I am adding to Other Places in the right column a link to Mule Walk And Jazz Talk, a web log posted from Madrid by Agustín Pérez. The legend Sr. Pérez erects below the name of his blog leaves no doubt en el que viene de, as they say in downtown Madrid.
Random thoughts, casual writings and specific research on early jazz styles. If you think there is no jazz before Coltrane, you may have come to the wrong place.
Mule Walk And Jazz Talk is bilingual and nicely organized. It is packed with treats, written and visual. Associated with a video clip of Dick Wellstood playing James P. Johnson’s “Caprice Rag,” for example, is this quote from Wellstood.
I would like to say, first, that I don’t like the term “stride” any more than I like the term “jazz”. When I was a kid the old-timers used to call stride piano “shout piano”, an agreeably expressive description, and when once I mentioned stride to Eubie Blake, he replied, “My God, what won’t they call ragtime next?” Terms, terms. Terms make music into a bundle of objects – a box of stride, a pound of Baroque -. [Donald] Lambert played music, not “stride”, just as Bach wrote music, not “Baroque”. Musicians make music, which critics later label, as if to fit it into so many jelly jars. Bastards.
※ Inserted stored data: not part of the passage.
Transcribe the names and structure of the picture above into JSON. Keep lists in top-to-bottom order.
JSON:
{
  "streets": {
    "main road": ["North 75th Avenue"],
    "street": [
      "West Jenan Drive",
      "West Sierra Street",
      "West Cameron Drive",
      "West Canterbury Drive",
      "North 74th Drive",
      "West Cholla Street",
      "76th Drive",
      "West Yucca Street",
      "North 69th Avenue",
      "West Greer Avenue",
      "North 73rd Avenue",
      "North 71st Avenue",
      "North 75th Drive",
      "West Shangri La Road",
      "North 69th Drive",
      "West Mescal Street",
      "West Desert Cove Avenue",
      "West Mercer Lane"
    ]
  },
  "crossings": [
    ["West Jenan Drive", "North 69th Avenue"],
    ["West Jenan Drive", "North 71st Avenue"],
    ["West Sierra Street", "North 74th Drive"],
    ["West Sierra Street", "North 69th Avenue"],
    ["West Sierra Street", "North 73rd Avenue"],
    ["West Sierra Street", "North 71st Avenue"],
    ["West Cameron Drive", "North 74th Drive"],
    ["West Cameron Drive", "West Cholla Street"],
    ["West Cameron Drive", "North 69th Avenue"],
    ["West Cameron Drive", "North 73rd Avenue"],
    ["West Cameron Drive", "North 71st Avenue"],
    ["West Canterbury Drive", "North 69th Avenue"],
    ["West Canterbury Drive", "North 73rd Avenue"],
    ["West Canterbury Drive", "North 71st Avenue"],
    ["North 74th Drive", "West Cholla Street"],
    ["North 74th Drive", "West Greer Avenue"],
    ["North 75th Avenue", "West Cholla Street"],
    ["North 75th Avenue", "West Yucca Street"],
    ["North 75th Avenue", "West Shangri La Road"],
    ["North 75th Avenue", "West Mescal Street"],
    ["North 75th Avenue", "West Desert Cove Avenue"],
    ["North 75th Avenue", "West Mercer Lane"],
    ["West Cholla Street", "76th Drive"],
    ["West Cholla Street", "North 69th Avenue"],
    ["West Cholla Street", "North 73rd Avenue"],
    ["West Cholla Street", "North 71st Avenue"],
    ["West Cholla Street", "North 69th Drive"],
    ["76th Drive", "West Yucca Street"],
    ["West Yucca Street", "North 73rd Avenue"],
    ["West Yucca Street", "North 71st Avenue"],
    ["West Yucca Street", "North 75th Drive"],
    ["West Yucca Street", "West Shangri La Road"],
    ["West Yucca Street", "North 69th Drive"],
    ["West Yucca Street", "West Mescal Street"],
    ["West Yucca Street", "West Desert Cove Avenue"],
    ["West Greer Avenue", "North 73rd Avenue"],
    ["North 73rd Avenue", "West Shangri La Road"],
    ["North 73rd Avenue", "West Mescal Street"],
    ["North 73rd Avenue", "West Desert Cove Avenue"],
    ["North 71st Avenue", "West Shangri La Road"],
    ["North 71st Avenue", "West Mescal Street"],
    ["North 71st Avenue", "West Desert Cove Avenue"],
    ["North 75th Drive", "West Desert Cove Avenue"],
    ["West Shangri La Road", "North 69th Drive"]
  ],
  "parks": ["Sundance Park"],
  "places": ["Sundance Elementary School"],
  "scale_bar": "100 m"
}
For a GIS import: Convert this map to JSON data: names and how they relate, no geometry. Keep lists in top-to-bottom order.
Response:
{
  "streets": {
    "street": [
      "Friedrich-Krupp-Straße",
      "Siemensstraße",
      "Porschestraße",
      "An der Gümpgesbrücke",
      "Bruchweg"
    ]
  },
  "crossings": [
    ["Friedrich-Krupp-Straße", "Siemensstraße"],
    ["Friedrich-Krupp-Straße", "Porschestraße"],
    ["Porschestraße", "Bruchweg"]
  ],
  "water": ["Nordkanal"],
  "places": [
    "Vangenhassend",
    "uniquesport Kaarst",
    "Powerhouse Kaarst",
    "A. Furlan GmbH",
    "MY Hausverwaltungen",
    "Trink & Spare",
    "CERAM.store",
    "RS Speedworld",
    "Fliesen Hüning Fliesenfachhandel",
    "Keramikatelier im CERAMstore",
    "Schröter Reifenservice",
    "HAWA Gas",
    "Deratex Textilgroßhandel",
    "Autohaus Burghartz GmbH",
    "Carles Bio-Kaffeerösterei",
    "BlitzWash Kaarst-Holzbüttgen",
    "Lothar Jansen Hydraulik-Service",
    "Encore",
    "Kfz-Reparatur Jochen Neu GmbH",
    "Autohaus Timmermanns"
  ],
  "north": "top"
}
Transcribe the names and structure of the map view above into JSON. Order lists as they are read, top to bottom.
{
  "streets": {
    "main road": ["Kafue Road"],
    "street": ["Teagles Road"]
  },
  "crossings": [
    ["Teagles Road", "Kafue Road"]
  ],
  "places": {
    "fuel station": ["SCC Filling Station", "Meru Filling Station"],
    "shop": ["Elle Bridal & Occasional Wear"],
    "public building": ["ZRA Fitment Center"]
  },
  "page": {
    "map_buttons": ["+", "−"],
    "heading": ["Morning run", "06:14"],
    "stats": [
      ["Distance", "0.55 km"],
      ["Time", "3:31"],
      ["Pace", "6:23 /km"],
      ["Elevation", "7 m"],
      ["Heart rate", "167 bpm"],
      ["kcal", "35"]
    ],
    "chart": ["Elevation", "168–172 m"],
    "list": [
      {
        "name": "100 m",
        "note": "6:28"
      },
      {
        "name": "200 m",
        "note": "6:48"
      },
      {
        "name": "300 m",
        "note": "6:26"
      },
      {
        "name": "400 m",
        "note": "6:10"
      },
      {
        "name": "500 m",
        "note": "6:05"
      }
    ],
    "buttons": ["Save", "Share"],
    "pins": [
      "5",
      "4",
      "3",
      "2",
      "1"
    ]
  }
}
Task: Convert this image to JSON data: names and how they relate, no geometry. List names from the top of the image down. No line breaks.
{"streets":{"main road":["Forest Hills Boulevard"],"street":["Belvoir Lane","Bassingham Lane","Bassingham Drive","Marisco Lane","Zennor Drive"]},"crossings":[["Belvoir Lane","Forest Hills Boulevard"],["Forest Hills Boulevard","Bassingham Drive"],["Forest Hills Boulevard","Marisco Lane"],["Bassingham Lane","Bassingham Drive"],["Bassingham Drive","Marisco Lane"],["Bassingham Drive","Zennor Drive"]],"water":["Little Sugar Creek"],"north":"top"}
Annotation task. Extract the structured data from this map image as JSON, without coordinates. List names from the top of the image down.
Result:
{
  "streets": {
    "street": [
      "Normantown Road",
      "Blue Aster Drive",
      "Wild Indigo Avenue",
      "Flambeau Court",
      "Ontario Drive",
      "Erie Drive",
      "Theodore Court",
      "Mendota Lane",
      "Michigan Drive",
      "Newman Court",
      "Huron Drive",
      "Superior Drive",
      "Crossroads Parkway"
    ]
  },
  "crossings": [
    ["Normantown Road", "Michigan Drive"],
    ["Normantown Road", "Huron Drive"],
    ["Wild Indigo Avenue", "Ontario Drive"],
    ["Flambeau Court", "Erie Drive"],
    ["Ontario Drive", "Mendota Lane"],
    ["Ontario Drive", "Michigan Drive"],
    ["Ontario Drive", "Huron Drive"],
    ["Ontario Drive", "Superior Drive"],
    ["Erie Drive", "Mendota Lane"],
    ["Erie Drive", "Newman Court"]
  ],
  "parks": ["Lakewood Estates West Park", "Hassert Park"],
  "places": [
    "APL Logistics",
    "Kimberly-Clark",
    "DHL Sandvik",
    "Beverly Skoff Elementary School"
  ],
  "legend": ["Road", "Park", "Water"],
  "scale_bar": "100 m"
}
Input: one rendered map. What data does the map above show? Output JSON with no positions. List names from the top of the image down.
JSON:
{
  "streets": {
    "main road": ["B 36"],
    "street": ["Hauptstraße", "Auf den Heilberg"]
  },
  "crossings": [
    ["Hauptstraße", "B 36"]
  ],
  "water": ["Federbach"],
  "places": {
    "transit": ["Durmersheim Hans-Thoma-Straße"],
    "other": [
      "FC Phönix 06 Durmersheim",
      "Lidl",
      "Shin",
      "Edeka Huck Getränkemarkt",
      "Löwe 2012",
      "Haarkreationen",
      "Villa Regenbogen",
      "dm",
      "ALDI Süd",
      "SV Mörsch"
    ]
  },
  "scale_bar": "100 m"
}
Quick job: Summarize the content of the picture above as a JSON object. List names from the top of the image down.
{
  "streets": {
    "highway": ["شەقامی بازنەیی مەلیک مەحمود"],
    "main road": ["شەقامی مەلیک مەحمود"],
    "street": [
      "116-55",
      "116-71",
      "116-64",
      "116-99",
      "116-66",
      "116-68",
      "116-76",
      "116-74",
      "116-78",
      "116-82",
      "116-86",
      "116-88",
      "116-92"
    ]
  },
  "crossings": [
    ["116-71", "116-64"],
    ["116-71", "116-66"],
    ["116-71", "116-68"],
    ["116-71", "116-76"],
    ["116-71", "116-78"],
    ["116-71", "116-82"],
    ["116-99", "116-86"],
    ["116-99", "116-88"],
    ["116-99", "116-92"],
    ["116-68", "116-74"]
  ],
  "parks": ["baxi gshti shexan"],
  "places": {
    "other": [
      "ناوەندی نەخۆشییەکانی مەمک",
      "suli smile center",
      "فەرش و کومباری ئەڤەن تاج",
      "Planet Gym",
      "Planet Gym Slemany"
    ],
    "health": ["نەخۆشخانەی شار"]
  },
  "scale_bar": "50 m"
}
To a three-part transcribed interview from 1952 with the stride (or shout) pianist Joe Turner, Sr. Pérez appends three video clips of Turner in action on French television in the 1960s. I am shamelessly appropriating one clip. But, then, Sr. Pérez appropriated all of them from Dailymotion. In this one, Turner plays his own “Cloud Fifteen,” charmingly, then James P.’s “Carolina Shout, too fast for complete coherency. Still, it is a rare opportunity to see a pianist who deserved wider fame and a plaque from the cigar industry.